» EXERCISE AIM: Please copy word for word the part of the report on Vietnam's credit ratings starting with "The issue ratings" and going on through "off-budget capital expenditure.".

» EXTRACT:
Fitch Ratings has affirmed Vietnam's long-term foreign and local currency issuer default ratings (IDRs) at ‘BB-' with a stable outlook.
Fitch affirms Vietnam’s stable debt outlook ảnh 1Fitch affirms Vietnam’s stable debt outlook (Photo: huffingtonpost.com)

Hanoi (VNA)🌌 - Fitch Ratings has affirmed Vietnam's long-term foreign and local currency issuer default ratings (IDRs) at ‘BB-' with a stable outlook.

The issue ratings on the country's senior unsecured foreign- and local-currency bonds are also affirmed at ‘BB-'. The country ceiling is affirmed at ‘BB-' and the short-term foreign-currency IDR at ‘B'. Fitch said in an online report late last week that Vietnam's ratings balance its strong macro-economic outlook against high public debt levels, sizeable budget deficits, and relatively weak structural indicators. The agency forecasts a budget deficit of 6 percent of gross domestic product (GDP) for the country this year, compared with an estimated 6.2 percent of GDP last year based on the agency's adjusted measure. While the 2016 budget is currently under deliberation by the National Assembly, Fitch forecasts a modest fiscal consolidation next year to 5.4 percent of GDP, with an expected reduction of off-budget capital expenditure.

» SOURCE DATA:
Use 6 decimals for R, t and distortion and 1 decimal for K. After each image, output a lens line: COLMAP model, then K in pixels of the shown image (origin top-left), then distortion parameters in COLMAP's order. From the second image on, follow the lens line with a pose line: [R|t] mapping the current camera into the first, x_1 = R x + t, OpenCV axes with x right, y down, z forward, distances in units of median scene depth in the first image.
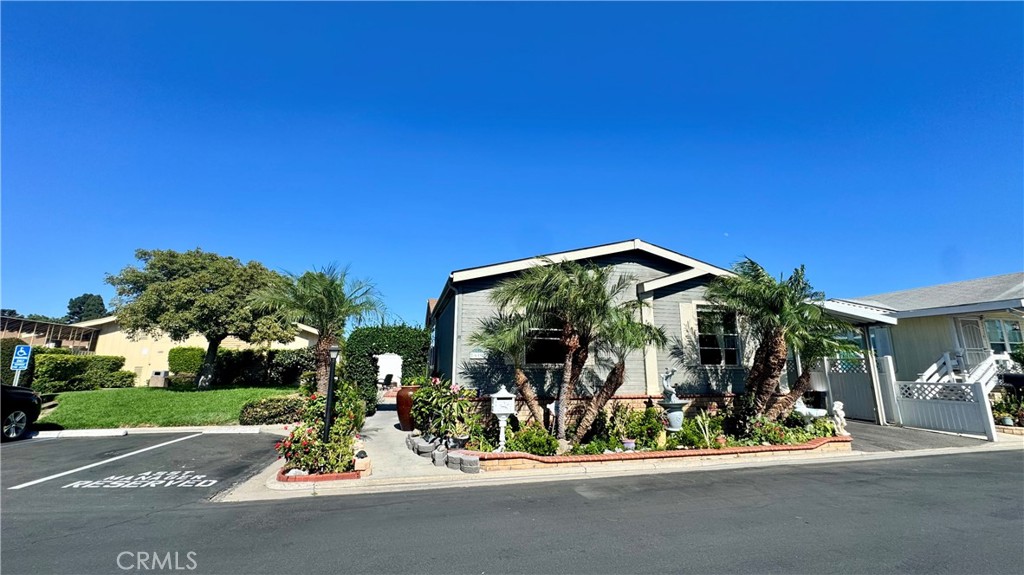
lens RADIAL K [[410.2, 0, 512.0], [0, 410.2, 287.5], [0, 0, 1]] dist [-0.001142, 0.000061]
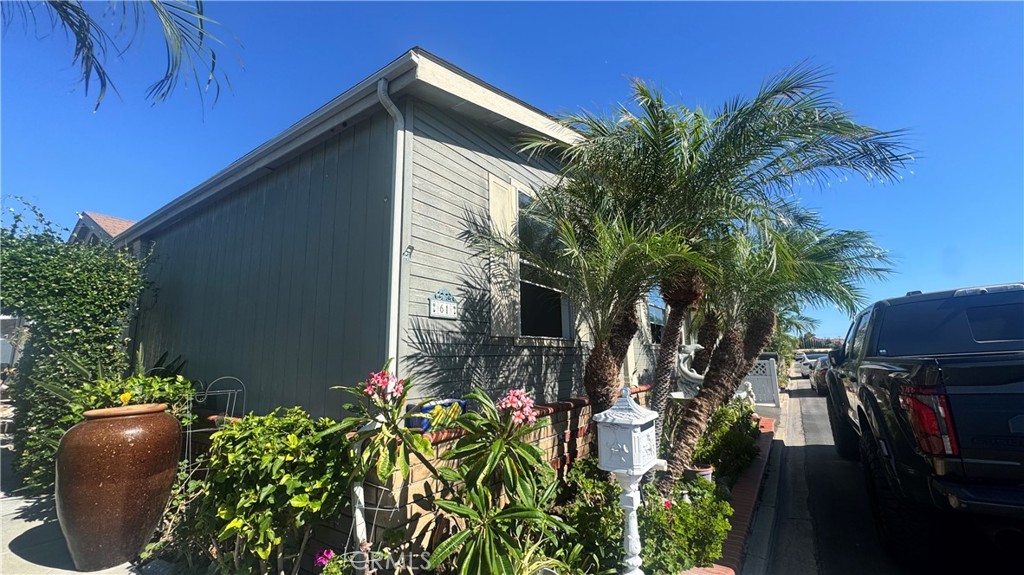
lens RADIAL K [[410.2, 0, 512.0], [0, 410.2, 287.5], [0, 0, 1]] dist [-0.001142, 0.000061]
pose [[0.748861, 0.096111, 0.655720, -0.280428], [-0.109995, 0.993730, -0.020036, 0.146439], [-0.653535, -0.057122, 0.754738, 0.684820]]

» REPLY:
The issue ratings on the country's senior unsecured foreign- and local-currency bonds are also affirmed at ‘BB-'. The country ceiling is affirmed at ‘BB-' and the short-term foreign-currency IDR at ‘B'. Fitch said in an online report late last week that Vietnam's ratings balance its strong macro-economic outlook against high public debt levels, sizeable budget deficits, and relatively weak structural indicators. The agency forecasts a budget deficit of 6 percent of gross domestic product (GDP) for the country this year, compared with an estimated 6.2 percent of GDP last year based on the agency's adjusted measure. While the 2016 budget is currently under deliberation by the National Assembly, Fitch forecasts a modest fiscal consolidation next year to 5.4 percent of GDP, with an expected reduction of off-budget capital expenditure.